Saturday, April 02, 2005

Garbage collecting blog posts

Interesting! I just fixed a typo in the title of a blog entry, and Blogger demonstrated a property of the semantics of blog archives.

All blog entries are archived permanently, and each post gets its own dedicated archive page. The file name of the page is derived from the words in the title of the post (and placed in a subdirectory based on the date, to lessen the likelihood of name clashes -- I'm sure they have conflict resolution rules, but this makes it less of an issue).

But Blogger also lets you to go back and edit old posts, even changing their titles. This means that the archive file name can change. So what happens with the old archive file? My first guess was that it would disappear, but it didn't! Instead, the new archive file was created with the new name, and the old archive file remained as it was, with the contents of the original version of the post.

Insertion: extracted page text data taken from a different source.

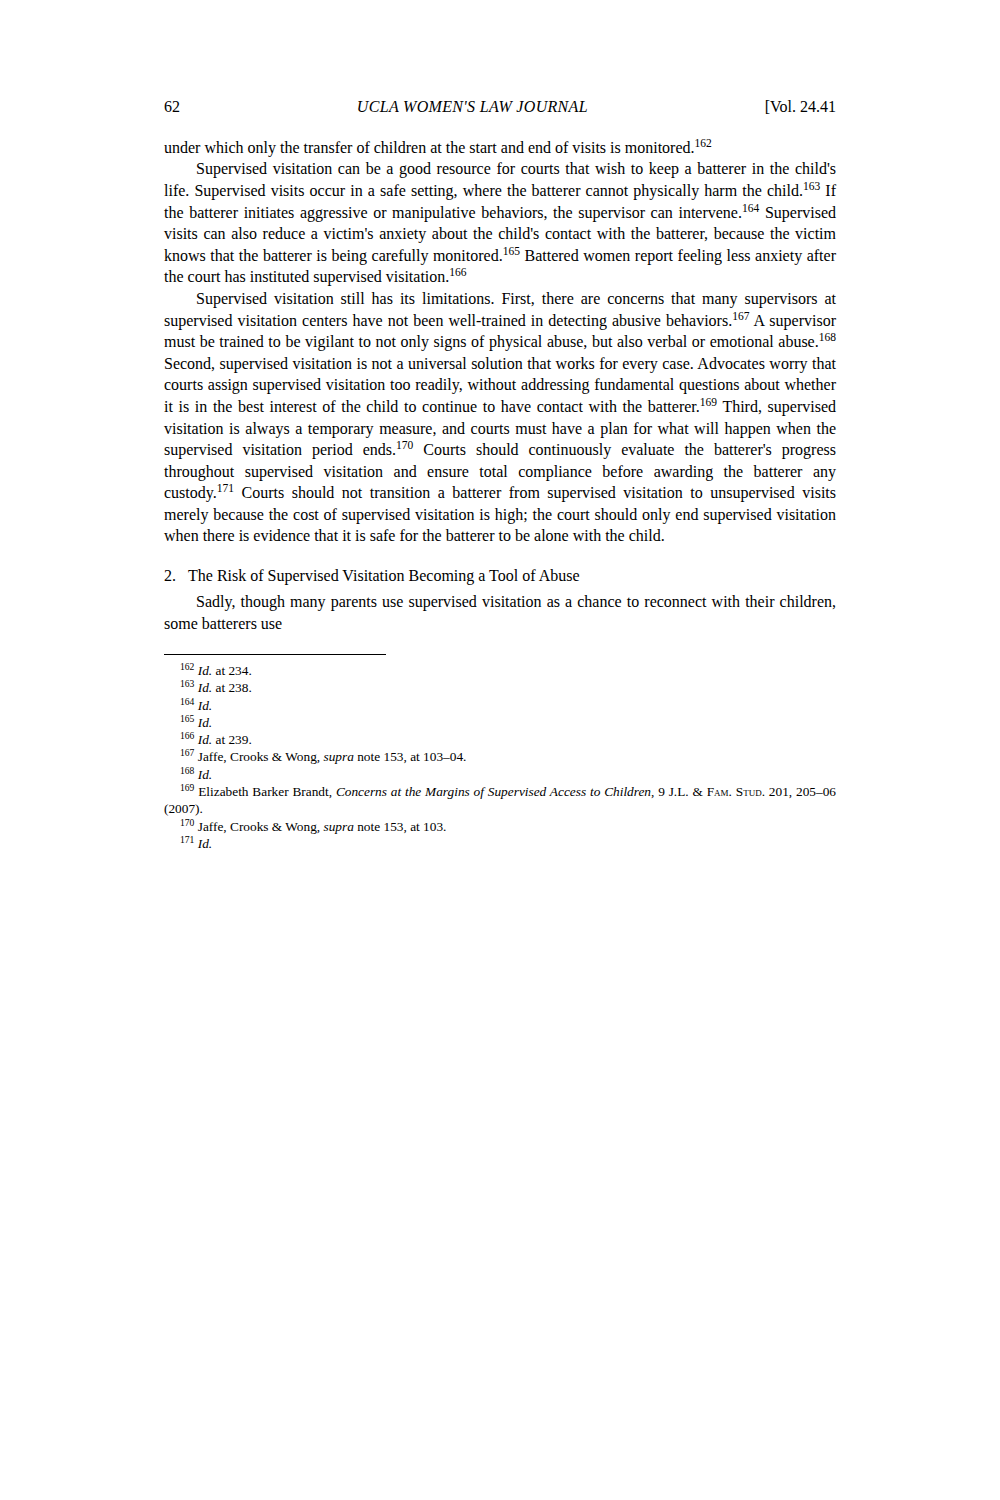62 UCLA WOMEN'S LAW JOURNAL [Vol. 24.41
under which only the transfer of children at the start and end of visits is monitored.162
Supervised visitation can be a good resource for courts that wish to keep a batterer in the child's life. Supervised visits occur in a safe setting, where the batterer cannot physically harm the child.163 If the batterer initiates aggressive or manipulative behaviors, the supervisor can intervene.164 Supervised visits can also reduce a victim's anxiety about the child's contact with the batterer, because the victim knows that the batterer is being carefully monitored.165 Battered women report feeling less anxiety after the court has instituted supervised visitation.166
Supervised visitation still has its limitations. First, there are concerns that many supervisors at supervised visitation centers have not been well-trained in detecting abusive behaviors.167 A supervisor must be trained to be vigilant to not only signs of physical abuse, but also verbal or emotional abuse.168 Second, supervised visitation is not a universal solution that works for every case. Advocates worry that courts assign supervised visitation too readily, without addressing fundamental questions about whether it is in the best interest of the child to continue to have contact with the batterer.169 Third, supervised visitation is always a temporary measure, and courts must have a plan for what will happen when the supervised visitation period ends.170 Courts should continuously evaluate the batterer's progress throughout supervised visitation and ensure total compliance before awarding the batterer any custody.171 Courts should not transition a batterer from supervised visitation to unsupervised visits merely because the cost of supervised visitation is high; the court should only end supervised visitation when there is evidence that it is safe for the batterer to be alone with the child.
2. The Risk of Supervised Visitation Becoming a Tool of Abuse
Sadly, though many parents use supervised visitation as a chance to reconnect with their children, some batterers use
162 Id. at 234.
163 Id. at 238.
164 Id.
165 Id.
166 Id. at 239.
167 Jaffe, Crooks & Wong, supra note 153, at 103–04.
168 Id.
169 Elizabeth Barker Brandt, Concerns at the Margins of Supervised Access to Children, 9 J.L. & Fam. Stud. 201, 205–06 (2007).
170 Jaffe, Crooks & Wong, supra note 153, at 103.
171 Id.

The reason why this is (at least almost) the right behavior is because links might exist to the old site. In fact, you can't ever garbage collect the old post because, even if no links existed originally, some jerk might link to the old post in the future, like me:

http://calculist.blogspot.com/2005/04/ressurecting-java-objects.html
http://calculist.blogspot.com/2005/04/resurrecting-java-objects.html

If my understanding is right, both these links should remain live.

The one part of this behavior that is arguable in my mind is what the contents of the old version should be. It could stay the same as it was, which is what Blogger does, it could get replaced with the new version, or it could contain some kind of message indicating that the page has been superseded by a new one, with a link or automatic redirect. As it is, there's no indication on the old page that there's another, newer version.